(Dataset entries)
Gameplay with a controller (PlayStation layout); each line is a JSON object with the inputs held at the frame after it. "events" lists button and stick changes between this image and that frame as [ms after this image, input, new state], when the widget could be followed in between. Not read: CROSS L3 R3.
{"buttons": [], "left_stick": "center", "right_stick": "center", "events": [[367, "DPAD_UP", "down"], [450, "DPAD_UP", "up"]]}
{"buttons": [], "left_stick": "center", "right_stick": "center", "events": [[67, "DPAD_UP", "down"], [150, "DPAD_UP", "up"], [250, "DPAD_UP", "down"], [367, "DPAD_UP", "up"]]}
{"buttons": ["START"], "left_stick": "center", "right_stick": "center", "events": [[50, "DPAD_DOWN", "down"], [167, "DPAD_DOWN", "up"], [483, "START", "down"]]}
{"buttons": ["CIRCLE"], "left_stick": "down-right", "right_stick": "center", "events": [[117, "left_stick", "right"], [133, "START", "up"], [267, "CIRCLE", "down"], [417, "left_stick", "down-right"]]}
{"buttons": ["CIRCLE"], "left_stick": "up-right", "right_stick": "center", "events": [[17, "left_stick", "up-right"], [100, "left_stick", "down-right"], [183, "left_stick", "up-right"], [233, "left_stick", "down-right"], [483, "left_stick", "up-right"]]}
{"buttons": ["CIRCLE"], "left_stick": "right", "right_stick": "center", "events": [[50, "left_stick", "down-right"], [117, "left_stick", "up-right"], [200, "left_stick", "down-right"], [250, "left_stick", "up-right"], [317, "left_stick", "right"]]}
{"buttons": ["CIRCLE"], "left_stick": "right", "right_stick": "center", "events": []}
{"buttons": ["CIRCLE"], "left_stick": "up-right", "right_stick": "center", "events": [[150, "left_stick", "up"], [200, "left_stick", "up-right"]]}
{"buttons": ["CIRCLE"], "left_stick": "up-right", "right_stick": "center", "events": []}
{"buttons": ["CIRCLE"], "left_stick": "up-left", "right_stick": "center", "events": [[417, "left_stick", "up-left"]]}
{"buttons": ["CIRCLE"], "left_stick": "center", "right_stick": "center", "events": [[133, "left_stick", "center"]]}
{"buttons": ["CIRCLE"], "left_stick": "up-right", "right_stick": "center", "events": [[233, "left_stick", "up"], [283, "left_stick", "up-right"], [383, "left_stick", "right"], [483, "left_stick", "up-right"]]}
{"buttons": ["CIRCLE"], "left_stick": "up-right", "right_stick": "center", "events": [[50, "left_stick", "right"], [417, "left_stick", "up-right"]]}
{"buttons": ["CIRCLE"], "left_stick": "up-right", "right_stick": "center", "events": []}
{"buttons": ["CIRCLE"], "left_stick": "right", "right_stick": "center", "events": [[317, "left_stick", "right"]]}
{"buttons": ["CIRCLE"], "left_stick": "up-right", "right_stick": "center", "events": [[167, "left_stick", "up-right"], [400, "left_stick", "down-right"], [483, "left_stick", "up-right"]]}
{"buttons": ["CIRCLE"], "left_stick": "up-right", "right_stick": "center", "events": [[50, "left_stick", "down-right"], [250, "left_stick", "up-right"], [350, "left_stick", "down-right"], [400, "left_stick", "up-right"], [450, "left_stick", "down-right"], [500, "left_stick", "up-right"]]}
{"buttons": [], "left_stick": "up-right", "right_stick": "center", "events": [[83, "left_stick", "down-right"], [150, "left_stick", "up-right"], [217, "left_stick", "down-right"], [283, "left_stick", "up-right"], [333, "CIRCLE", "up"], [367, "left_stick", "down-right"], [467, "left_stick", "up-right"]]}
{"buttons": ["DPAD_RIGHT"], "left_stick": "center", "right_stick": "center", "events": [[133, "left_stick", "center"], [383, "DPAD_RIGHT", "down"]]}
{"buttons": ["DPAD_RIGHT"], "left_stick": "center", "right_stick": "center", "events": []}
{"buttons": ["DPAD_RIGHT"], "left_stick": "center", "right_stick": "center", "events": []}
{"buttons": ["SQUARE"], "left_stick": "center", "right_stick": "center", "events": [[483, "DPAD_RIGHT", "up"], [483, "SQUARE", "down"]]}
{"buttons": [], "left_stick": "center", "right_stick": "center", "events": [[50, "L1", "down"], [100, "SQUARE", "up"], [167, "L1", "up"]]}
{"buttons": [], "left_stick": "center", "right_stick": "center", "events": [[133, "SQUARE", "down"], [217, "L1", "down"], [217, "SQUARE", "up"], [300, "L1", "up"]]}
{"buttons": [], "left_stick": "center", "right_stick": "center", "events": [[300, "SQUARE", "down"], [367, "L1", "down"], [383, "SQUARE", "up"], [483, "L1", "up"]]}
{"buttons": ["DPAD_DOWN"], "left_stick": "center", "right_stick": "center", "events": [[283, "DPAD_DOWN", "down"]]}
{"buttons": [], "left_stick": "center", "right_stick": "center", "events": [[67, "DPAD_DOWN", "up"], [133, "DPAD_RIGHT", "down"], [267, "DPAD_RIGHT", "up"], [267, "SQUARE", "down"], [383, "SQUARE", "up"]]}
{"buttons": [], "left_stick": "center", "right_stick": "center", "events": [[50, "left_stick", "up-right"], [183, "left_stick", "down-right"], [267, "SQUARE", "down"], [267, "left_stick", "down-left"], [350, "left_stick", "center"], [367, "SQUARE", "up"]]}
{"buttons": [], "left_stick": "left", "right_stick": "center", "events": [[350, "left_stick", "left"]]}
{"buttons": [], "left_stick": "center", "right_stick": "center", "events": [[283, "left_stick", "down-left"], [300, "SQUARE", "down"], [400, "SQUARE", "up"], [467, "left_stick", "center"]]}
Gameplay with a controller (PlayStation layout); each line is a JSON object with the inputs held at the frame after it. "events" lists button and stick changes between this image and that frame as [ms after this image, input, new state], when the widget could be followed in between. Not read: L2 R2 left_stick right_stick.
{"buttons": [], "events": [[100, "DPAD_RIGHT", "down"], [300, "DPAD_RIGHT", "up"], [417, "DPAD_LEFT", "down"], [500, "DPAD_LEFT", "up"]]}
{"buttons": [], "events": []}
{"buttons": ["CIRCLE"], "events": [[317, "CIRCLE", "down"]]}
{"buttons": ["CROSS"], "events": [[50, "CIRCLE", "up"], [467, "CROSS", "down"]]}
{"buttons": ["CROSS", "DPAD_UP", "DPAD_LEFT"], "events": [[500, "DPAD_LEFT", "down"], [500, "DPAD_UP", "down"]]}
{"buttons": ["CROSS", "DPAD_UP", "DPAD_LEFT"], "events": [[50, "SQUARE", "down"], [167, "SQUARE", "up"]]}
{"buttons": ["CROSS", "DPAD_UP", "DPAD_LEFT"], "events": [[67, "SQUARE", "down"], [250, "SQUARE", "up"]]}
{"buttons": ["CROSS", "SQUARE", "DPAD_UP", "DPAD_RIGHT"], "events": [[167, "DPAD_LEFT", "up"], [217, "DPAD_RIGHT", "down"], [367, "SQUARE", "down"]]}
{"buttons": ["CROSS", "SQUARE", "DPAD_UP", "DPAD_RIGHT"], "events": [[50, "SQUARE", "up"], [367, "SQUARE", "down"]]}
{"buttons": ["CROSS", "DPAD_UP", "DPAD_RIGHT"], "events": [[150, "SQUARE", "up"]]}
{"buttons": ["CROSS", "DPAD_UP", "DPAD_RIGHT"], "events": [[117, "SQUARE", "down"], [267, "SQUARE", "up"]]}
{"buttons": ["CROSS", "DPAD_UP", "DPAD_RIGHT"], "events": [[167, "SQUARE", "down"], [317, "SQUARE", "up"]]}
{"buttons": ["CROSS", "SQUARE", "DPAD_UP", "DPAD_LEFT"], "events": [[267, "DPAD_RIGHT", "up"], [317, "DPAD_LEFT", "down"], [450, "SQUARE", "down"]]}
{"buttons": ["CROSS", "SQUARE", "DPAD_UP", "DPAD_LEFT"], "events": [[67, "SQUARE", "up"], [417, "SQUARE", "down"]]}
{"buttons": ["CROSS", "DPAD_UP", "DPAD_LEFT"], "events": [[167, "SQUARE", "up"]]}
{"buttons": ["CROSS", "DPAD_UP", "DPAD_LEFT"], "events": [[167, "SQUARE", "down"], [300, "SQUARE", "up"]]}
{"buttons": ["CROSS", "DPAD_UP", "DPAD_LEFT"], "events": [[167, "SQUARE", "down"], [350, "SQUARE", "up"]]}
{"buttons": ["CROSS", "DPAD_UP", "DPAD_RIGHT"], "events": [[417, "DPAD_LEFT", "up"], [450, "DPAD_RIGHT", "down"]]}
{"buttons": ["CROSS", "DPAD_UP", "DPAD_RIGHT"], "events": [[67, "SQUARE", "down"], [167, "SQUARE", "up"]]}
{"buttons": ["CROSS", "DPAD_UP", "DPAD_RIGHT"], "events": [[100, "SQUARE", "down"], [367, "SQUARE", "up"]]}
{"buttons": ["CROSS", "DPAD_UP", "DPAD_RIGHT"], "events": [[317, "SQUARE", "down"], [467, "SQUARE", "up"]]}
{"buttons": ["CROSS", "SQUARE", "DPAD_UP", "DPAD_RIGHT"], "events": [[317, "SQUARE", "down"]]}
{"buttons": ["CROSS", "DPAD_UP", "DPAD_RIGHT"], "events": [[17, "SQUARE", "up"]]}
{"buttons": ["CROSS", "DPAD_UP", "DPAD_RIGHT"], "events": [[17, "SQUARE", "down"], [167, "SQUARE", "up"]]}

PROBLEM REQUIREMENTS: Write out every line from the entries where "could" appears.

TASK OUTPUT:
Gameplay with a controller (PlayStation layout); each line is a JSON object with the inputs held at the frame after it. "events" lists button and stick changes between this image and that frame as [ms after this image, input, new state], when the widget could be followed in between. Not read: CROSS L3 R3.
Gameplay with a controller (PlayStation layout); each line is a JSON object with the inputs held at the frame after it. "events" lists button and stick changes between this image and that frame as [ms after this image, input, new state], when the widget could be followed in between. Not read: L2 R2 left_stick right_stick.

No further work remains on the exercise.